-- Opening Marker --
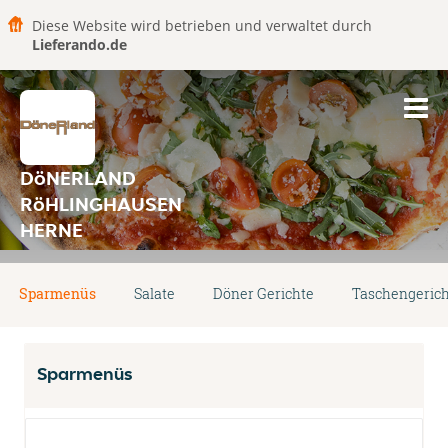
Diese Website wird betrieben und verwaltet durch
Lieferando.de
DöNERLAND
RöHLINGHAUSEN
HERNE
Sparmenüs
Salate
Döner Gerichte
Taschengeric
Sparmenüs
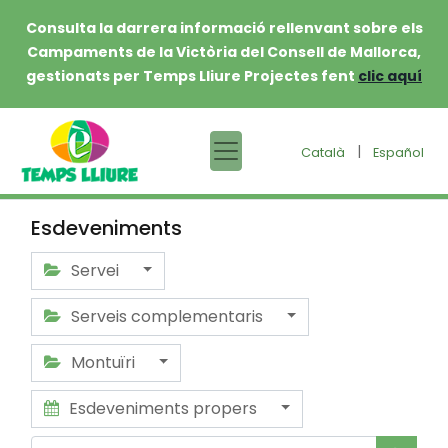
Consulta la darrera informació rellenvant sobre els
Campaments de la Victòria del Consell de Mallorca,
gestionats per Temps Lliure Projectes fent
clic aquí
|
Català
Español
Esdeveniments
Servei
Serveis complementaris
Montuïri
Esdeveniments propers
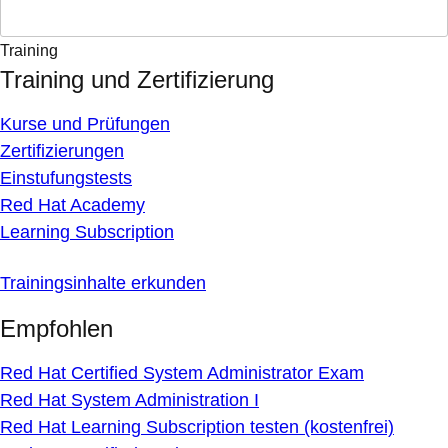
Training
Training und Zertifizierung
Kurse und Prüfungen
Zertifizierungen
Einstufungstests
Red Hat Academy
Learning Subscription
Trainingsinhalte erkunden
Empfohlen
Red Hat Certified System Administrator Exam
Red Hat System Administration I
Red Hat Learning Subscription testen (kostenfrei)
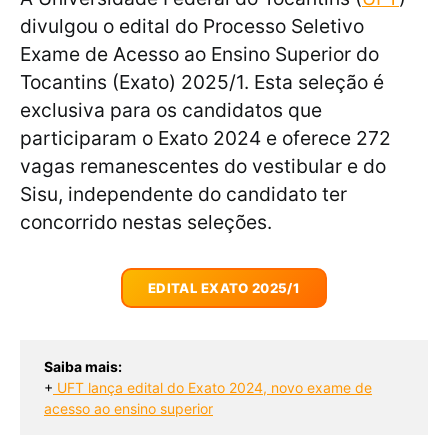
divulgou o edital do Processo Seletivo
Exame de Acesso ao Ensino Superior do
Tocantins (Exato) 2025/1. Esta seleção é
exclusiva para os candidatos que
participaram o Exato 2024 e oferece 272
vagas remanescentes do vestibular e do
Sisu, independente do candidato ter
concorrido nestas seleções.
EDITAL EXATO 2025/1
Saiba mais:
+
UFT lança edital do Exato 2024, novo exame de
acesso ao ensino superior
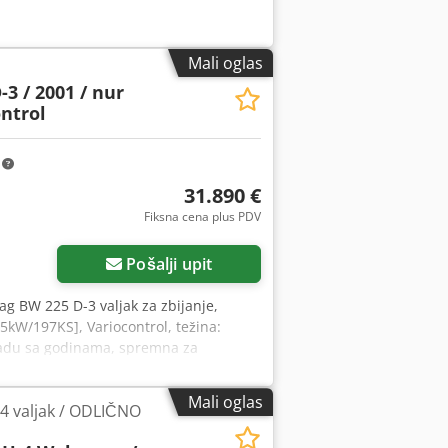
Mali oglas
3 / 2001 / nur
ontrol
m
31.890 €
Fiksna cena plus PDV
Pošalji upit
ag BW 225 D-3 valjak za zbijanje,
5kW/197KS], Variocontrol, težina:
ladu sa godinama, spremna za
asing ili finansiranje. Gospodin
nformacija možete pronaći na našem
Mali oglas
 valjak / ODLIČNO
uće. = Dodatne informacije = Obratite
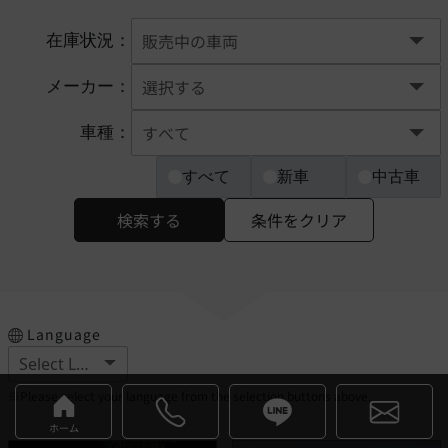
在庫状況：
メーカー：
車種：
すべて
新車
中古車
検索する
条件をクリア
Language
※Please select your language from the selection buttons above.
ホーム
-- Closing Marker --
(Description of the task): Images are not part of the copy. Everything else in the records must be reproduced exactly.

(Worked solution):
Diese Website wird betrieben und verwaltet durch
Lieferando.de
DöNERLAND
RöHLINGHAUSEN
HERNE
Sparmenüs
Salate
Döner Gerichte
Taschengeric
Sparmenüs
Consulta la darrera informació rellenvant sobre els
Campaments de la Victòria del Consell de Mallorca,
gestionats per Temps Lliure Projectes fent
clic aquí
|
Català
Español
Esdeveniments
Servei
Serveis complementaris
Montuïri
Esdeveniments propers
Training
Training und Zertifizierung
Kurse und Prüfungen
Zertifizierungen
Einstufungstests
Red Hat Academy
Learning Subscription
Trainingsinhalte erkunden
Empfohlen
Red Hat Certified System Administrator Exam
Red Hat System Administration I
Red Hat Learning Subscription testen (kostenfrei)
divulgou o edital do Processo Seletivo
Exame de Acesso ao Ensino Superior do
Tocantins (Exato) 2025/1. Esta seleção é
exclusiva para os candidatos que
participaram o Exato 2024 e oferece 272
vagas remanescentes do vestibular e do
Sisu, independente do candidato ter
concorrido nestas seleções.
EDITAL EXATO 2025/1
Saiba mais:
+
UFT lança edital do Exato 2024, novo exame de
acesso ao ensino superior
Mali oglas
3 / 2001 / nur
ontrol
m
31.890 €
Fiksna cena plus PDV
Pošalji upit
ag BW 225 D-3 valjak za zbijanje,
5kW/197KS], Variocontrol, težina:
ladu sa godinama, spremna za
asing ili finansiranje. Gospodin
nformacija možete pronaći na našem
Mali oglas
 valjak / ODLIČNO
uće. = Dodatne informacije = Obratite
在庫状況：
メーカー：
車種：
すべて
新車
中古車
検索する
条件をクリア
Language
※Please select your language from the selection buttons above.
ホーム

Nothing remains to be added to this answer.